Tasks for this exercise |
**1)** In the passage on Trump's Alabama judicial nominations, how many years did Terry Moorer serve as an assistant US attorney?
**2)** Continue the passage on Trump's Alabama judicial nominations from the point where it stops.

The Times explains the conflict of interest here:
District judges often provide the first ruling when laws are called into question, decisions that can put them at odds with the White House and its lawyers. Last month, for example, judges in Hawaii and Maryland temporarily blocked Mr. Trump’s travel ban.
But it’s not just that President Trump is trying to recreate the bench in his own image: white, male and conservative. Christopher Kang, a former deputy counsel to President Obama, who was in charge of the selection, vetting and confirmation of President Obama’s judicial nominees for four years, explains in a piece on HuffPost why the Trump administration would not only nominate such an unqualified candidate but would also, presumably, advise him to downplay his ties to the White House counsel’s office.
Back in May, President Trump had announced a different, more qualified, candidate to fill this seat in Alabama’s Middle District. His name is Judge Terry Moorer, and he has served in Alabama’s Middle District for nearly 30 years — most recently, as US Magistrate Judge for 10 years. Before that, he was an assistant US attorney for 17 years. Prior to those appointments, he led a legal task force that fought organized crime and drug trafficking for six years. He is a retired colonel in the Alabama National Guard and the primary architect of the Alabama Code of Military Justice. He is also Trump’s only African-American judicial nominee.
So what happened? Kang writes that in September, President Trump announced this “little-noticed bait-and-switch,” and moved Judge Moorer’s nomination to the Southern District of Alabama in order to nominate the ill-equipped Talley for a seat that by all appearances should have gone to Moorer. “At first blush, it seemed like the more qualified, African-American nominee was simply shoved aside for a less qualified white man,” writes Kang. But there are two open seats on the district bench, and a woman, Emily Coody Marks, was nominated for the other seat. Marks has escaped media scrutiny, but the 44-year-old lawyer has spent her entire legal career at one Montgomery law firm, opposing claims of civil rights violations, employment discrimination and labor violations according to a well-sourced legal blog, The Vetting Room.
Moorer’s answers to questions from the Senate Judiciary Committee, writes Kang, reveal a more likely motivation. When Sen. Feinstein asked Moorer about the differences between the cases considered by the Middle and Southern Districts, he responded:
Montgomery is the capital city of Alabama; therefore, a few different types of cases may more likely be heard in the Middle District of Alabama, such as redistricting cases or public corruption cases involving statewide elected officials.

The data |
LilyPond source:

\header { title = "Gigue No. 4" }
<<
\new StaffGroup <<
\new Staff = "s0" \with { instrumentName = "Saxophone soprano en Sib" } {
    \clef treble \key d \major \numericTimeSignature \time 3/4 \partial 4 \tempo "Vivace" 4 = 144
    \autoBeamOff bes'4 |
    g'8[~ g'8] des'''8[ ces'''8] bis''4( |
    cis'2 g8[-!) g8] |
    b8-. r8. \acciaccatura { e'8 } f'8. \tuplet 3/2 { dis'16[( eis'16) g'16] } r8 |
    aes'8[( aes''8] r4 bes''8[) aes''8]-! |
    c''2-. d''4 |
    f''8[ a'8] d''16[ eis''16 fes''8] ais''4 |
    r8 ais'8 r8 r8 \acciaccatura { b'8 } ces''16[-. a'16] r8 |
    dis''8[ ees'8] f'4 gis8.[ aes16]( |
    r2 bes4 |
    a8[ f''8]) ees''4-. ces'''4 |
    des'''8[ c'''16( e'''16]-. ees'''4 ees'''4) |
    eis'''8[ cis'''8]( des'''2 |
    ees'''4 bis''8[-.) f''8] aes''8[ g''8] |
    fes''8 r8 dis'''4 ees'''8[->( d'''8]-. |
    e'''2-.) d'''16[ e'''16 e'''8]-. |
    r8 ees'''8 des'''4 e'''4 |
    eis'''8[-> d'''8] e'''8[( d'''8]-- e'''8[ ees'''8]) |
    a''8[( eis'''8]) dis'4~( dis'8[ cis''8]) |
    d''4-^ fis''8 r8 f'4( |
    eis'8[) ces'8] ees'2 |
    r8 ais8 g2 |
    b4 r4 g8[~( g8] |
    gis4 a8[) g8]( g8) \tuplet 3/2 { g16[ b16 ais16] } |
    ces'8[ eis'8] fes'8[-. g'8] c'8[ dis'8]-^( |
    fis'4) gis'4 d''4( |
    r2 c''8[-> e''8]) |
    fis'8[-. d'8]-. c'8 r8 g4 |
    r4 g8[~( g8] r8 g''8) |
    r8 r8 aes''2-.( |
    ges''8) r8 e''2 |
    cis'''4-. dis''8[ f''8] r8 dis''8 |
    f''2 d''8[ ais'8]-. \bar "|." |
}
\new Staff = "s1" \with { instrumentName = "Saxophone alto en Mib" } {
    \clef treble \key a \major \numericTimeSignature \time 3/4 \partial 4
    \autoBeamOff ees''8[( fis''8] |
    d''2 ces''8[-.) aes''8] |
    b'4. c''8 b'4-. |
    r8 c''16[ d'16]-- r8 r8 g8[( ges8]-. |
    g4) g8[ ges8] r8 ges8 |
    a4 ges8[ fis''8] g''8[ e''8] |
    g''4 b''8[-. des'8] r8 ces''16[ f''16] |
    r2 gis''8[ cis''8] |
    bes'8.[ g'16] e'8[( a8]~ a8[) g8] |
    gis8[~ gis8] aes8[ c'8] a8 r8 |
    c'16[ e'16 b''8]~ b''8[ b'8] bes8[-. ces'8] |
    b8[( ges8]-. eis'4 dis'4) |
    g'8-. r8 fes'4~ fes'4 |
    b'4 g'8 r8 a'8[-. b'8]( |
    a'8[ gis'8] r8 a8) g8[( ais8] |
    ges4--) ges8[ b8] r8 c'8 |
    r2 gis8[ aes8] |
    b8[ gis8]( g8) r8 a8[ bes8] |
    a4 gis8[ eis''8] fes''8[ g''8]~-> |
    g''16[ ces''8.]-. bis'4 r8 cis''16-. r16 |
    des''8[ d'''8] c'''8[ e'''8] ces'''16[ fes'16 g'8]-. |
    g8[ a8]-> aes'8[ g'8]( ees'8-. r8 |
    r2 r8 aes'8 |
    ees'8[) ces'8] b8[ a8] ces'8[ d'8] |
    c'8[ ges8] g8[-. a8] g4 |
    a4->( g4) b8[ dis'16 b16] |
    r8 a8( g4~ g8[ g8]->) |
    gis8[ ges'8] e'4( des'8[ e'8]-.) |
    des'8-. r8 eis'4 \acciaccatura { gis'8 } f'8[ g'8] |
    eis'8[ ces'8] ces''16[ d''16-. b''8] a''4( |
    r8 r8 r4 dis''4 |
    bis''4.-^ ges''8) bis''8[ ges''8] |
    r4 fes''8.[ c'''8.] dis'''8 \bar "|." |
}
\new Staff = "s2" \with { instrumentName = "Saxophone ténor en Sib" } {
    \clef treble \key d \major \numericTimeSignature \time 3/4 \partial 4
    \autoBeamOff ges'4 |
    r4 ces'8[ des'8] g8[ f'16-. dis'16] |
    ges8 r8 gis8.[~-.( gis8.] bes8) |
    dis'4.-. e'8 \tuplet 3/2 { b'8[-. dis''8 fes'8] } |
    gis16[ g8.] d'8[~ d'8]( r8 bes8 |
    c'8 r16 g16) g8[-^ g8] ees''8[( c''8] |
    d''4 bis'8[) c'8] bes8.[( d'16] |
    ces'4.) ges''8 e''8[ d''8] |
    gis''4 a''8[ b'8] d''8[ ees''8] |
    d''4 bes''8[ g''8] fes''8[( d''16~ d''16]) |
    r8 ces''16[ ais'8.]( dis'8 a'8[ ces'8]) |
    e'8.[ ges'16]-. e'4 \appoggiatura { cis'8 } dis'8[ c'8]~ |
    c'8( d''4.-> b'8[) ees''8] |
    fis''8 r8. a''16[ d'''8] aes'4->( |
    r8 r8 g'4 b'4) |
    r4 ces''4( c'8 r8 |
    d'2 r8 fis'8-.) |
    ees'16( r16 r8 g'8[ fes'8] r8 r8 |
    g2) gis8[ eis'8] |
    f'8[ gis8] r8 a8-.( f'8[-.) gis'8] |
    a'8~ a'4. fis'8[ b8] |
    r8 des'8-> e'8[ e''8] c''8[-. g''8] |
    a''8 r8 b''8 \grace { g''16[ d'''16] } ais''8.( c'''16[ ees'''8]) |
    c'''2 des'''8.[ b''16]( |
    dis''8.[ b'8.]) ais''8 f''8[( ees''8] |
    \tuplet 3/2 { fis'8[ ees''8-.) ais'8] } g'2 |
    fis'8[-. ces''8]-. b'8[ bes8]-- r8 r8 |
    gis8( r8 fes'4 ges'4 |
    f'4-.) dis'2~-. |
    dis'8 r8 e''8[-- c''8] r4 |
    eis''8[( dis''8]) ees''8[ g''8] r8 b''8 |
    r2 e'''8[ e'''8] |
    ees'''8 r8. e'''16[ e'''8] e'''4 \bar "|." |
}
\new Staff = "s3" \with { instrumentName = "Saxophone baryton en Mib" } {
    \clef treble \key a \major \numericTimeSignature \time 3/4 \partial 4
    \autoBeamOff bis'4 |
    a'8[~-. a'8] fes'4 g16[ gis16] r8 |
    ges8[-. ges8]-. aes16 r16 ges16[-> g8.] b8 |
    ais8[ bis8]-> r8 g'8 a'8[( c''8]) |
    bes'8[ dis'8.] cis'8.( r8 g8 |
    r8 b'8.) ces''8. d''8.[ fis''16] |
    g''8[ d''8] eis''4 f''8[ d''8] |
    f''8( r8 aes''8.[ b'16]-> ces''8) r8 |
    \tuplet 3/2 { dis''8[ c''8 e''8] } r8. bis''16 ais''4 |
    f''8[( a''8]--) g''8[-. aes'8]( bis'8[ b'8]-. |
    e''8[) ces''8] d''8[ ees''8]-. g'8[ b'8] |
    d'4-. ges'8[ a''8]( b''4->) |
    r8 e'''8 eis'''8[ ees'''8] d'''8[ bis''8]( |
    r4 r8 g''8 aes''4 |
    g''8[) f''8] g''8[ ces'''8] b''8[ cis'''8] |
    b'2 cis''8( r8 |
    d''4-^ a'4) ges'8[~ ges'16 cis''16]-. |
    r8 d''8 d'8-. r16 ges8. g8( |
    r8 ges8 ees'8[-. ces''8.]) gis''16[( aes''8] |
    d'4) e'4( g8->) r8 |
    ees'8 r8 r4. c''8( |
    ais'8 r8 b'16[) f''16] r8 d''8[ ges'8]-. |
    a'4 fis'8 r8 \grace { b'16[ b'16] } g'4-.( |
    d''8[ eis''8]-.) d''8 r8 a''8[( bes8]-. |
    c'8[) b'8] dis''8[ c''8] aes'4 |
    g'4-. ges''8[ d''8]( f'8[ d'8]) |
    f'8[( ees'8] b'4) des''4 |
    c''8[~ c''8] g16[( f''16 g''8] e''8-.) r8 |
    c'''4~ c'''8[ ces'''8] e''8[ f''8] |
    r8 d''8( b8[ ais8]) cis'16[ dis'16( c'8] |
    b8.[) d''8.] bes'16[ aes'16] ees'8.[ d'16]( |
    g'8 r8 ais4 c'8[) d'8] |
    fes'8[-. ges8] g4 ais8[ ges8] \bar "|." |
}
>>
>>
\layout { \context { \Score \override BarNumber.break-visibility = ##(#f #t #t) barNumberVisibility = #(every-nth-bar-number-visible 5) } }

Activity answers |
**1)** 17 years

**2)**
Kang adds that the Middle District is also where constitutional challenges to Alabama state laws are heard: “Just last month, a judge in the Middle District ruled that two Alabama laws that would have severely restricted abortion access are unconstitutional.” This is why the Trump administration may aim to put the least-experienced candidates in the positions that will hear “the most political and consequential cases,” writes Kang. “President Trump once again has prioritized an ideological rubber stamp over everything else, including his own initial pick.”
Vox totals 145 federal court vacancies, including 137 in the US Courts of Appeals and the District of Courts. With 47 nominees already named, the Trump administration is moving quickly. Talley is not the first questionable nominee, and he won’t be the last as BillMoyers.com reported last summer. Democrats won’t be able to filibuster unqualified nominees because Sen. Harry Reid (D-NV) moved to limit the filibuster for lower-court judicial picks in retaliation for partisan gridlock during the Obama years.
The federal judiciary is also aging. According to an analysis by Ballotpedia, by the end of 2020 just over half of the district and appeals court seats will be filled by Trump, vacant or held by a judge who is ready to retire. Any balance in the make up of our judiciary is eroding quickly. Call it a political horror story, but Brett Talley is by no means its main character.